*DOCUMENT SEGMENT*:
╭──

Inland water: 2011–16 in context


The past 5 years opened with widespread heavy rainfall and extensive flooding in Queensland, New South Wales and Victoria, and closed with some areas having record-breaking temperatures from October to December 2015. Most states and territories experienced record low rainfall in some areas for 1–36 months.

A massive expansion in national-scale water information occurred under the Bureau of Meteorology, as flagged in SoE 2011. This includes delivery of National Water Accounts, Australian Water Resources Assessments, extensive national surface-water and groundwater data and information systems, and a variety of services and products. These have contributed to overall situational awareness of our water resources that was unavailable in 2011, with improvements in the comparability and quality of available water information (ANAO 2014). They also provided consistent reporting to support better assessment of trends, both against the 2011 assessment and across longer terms that are more appropriate to ecological systems. In some ways, Australia’s water reporting is approaching the levels that our weather and climate reporting has demonstrated for quite some time. Assessment has also expanded to cultural considerations of water, and the impact that the state of our inland waters can have both culturally and socially.

The operation of our water markets has matured during recent years, as has the level of associated water information. Annual national water market reporting, however, has somewhat diminished. The functionality of state water registers has improved, albeit in the absence of a national water market system. Many barriers to water trade have been removed, and carryover arrangements have supported effective management of water across multiple years. Accountable environmental water arrangements have advanced across all jurisdictions, with a mix of rule-based and held environmental water entitlements in place (NWC 2014).

Groundwater management, although not entirely coming of age during 2011–16, has certainly emerged into the spotlight during the past 5 years. On the back of the millennium drought, where reliance on groundwater increased in many areas of Australia, investigations of managed aquifer recharge and the water resource implications of coal-seam gas mining have shifted focus towards groundwater management. Through the work of the Independent Expert Scientific Committee on Coal Seam Gas and Large Coal Mining Development, and the subsequent Bioregional Assessment Programme, groundwater information, understanding and assessment have increased. Although focused on the bioregions, there are likely to be spin-off advantages for other groundwater ecosystems arising from general improvements in groundwater data quality and accessibility.

Long-term developments affecting water resources and aquatic environments have continued, from urban growth, and social and cultural pressures—Australia’s population has grown by about 1.5 million people in 5 years, with consequential pressures on water demand and aquatic environments. Agriculture, especially irrigated agriculture, remains the greatest consumer of water in Australia (see Box WAT1 for an example of market-driven irrigation). Urban water consumption per person has shown multiyear rises after declining or fluctuating for most of the past decade.

╰──

*RECORDS SUPPLIED*:
╭──

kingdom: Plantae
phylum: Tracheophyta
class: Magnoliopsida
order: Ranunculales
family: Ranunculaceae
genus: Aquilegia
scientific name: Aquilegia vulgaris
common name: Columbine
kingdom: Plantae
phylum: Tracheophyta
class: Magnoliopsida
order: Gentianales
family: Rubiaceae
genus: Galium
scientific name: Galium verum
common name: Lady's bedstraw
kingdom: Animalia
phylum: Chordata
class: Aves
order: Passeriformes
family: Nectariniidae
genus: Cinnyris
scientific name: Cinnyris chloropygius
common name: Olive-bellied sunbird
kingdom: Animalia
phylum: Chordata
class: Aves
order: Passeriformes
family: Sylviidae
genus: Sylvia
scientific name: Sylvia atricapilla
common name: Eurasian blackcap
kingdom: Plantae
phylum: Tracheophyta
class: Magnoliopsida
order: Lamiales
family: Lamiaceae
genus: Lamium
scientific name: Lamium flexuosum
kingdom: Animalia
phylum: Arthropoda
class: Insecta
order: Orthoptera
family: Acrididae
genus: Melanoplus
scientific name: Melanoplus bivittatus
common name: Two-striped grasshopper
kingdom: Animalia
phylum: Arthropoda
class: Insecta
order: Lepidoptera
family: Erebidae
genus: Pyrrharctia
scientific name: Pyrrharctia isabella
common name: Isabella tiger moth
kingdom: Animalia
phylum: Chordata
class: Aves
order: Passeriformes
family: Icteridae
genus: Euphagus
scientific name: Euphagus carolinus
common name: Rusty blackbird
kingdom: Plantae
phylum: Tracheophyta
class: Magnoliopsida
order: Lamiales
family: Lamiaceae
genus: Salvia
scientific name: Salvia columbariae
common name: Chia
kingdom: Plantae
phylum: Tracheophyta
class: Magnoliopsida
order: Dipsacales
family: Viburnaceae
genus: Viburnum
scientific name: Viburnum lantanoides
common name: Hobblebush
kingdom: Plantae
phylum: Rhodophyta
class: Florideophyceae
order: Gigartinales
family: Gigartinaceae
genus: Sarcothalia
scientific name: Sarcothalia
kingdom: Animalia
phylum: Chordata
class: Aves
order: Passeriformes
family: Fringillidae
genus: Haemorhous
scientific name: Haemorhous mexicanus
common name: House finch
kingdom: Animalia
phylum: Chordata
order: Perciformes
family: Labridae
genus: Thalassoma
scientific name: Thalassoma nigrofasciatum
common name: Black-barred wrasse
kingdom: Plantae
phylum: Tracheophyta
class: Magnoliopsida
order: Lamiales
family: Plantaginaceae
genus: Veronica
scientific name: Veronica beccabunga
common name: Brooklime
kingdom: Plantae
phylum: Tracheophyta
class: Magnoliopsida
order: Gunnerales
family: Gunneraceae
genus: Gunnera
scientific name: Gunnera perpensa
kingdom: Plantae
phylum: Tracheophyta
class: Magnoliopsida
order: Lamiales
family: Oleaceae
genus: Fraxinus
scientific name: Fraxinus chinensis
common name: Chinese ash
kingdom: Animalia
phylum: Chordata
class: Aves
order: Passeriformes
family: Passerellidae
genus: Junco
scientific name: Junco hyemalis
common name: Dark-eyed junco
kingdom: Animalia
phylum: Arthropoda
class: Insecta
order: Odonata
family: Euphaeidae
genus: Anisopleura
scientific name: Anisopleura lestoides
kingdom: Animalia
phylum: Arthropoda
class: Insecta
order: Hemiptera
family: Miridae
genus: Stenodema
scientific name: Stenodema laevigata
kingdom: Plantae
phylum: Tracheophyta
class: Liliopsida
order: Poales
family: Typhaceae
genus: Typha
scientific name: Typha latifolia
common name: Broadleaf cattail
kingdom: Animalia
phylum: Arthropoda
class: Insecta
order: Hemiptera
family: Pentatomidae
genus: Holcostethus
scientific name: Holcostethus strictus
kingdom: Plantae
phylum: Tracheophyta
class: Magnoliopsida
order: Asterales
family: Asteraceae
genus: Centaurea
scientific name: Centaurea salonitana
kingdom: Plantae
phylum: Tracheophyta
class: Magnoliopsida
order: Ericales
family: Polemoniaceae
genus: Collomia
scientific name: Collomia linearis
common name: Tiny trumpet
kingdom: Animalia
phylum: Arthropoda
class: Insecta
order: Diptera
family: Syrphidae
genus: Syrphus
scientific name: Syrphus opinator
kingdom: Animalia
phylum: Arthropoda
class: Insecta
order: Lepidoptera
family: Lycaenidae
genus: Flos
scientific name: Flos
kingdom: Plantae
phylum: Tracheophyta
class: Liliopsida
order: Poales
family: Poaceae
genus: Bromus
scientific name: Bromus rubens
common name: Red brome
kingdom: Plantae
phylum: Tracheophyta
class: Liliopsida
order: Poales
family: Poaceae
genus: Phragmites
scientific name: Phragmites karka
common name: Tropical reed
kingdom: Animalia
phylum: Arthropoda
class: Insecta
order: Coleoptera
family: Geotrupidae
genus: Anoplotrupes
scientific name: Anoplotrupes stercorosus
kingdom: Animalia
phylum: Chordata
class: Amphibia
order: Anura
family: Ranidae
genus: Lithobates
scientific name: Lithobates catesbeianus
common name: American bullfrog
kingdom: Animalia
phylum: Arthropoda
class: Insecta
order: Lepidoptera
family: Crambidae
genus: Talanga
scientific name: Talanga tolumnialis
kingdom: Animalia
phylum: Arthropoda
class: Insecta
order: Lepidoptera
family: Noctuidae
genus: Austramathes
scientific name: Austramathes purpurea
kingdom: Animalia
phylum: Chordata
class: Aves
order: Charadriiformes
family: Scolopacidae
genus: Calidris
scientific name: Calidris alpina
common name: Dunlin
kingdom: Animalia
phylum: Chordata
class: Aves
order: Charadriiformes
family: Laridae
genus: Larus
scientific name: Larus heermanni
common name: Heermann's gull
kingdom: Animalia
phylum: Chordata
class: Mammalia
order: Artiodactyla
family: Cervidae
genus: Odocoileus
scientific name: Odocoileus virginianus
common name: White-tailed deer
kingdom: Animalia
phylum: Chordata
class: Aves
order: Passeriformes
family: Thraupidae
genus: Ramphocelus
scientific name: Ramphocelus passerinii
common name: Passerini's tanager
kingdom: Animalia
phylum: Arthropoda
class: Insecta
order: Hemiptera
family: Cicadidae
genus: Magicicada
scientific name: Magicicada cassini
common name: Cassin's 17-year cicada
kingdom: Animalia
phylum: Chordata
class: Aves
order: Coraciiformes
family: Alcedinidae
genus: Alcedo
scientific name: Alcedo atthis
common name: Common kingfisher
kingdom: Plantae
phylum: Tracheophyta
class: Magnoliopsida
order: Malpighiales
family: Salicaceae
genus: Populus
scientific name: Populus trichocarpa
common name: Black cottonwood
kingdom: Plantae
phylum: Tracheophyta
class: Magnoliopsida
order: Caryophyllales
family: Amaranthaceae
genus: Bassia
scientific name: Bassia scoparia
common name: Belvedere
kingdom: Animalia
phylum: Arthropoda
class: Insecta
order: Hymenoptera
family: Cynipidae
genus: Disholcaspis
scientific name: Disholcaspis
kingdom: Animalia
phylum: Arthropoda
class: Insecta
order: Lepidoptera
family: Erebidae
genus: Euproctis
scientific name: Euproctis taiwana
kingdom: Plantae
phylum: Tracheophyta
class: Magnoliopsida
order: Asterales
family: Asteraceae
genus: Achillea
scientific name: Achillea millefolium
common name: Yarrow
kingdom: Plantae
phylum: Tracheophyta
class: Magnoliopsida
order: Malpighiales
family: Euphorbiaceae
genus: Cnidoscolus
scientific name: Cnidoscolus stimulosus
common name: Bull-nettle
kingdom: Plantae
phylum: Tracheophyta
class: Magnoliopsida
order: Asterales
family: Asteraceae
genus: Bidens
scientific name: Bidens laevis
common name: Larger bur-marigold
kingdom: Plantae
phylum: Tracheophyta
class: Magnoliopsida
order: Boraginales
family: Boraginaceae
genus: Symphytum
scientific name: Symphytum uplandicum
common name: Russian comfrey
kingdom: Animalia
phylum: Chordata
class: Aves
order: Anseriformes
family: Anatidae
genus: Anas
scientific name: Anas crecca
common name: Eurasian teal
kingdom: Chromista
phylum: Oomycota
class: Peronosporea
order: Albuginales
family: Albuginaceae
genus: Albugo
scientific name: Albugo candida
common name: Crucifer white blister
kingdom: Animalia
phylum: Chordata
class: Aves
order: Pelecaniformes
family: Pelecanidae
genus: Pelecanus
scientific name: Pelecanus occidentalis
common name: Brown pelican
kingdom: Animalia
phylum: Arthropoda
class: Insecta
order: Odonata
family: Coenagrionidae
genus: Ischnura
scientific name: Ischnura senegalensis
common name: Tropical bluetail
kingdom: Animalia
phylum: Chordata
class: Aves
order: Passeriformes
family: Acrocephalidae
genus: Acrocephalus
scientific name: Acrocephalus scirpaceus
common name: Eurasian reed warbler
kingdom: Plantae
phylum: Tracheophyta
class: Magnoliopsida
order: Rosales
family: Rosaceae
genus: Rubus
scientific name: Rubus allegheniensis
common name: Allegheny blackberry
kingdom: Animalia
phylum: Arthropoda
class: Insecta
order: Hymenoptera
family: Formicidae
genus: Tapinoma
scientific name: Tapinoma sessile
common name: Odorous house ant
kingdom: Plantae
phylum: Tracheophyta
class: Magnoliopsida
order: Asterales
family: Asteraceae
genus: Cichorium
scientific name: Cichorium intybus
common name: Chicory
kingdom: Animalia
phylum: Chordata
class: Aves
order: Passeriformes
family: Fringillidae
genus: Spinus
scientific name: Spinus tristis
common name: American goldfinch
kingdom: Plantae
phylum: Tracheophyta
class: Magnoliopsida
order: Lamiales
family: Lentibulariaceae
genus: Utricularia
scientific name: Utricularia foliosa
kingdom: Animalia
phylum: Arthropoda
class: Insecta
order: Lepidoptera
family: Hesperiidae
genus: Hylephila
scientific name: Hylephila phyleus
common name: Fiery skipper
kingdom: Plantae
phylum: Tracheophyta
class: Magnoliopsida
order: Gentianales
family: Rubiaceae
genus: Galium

╰──

*WORK INSTRUCTIONS*: Write out the inland water passage word for word, between "Long-term developments affecting" and "the past decade.", inclusive. The rows come from a different source than the inland water passage.

*THE RESULT*:
Long-term developments affecting water resources and aquatic environments have continued, from urban growth, and social and cultural pressures—Australia’s population has grown by about 1.5 million people in 5 years, with consequential pressures on water demand and aquatic environments. Agriculture, especially irrigated agriculture, remains the greatest consumer of water in Australia (see Box WAT1 for an example of market-driven irrigation). Urban water consumption per person has shown multiyear rises after declining or fluctuating for most of the past decade.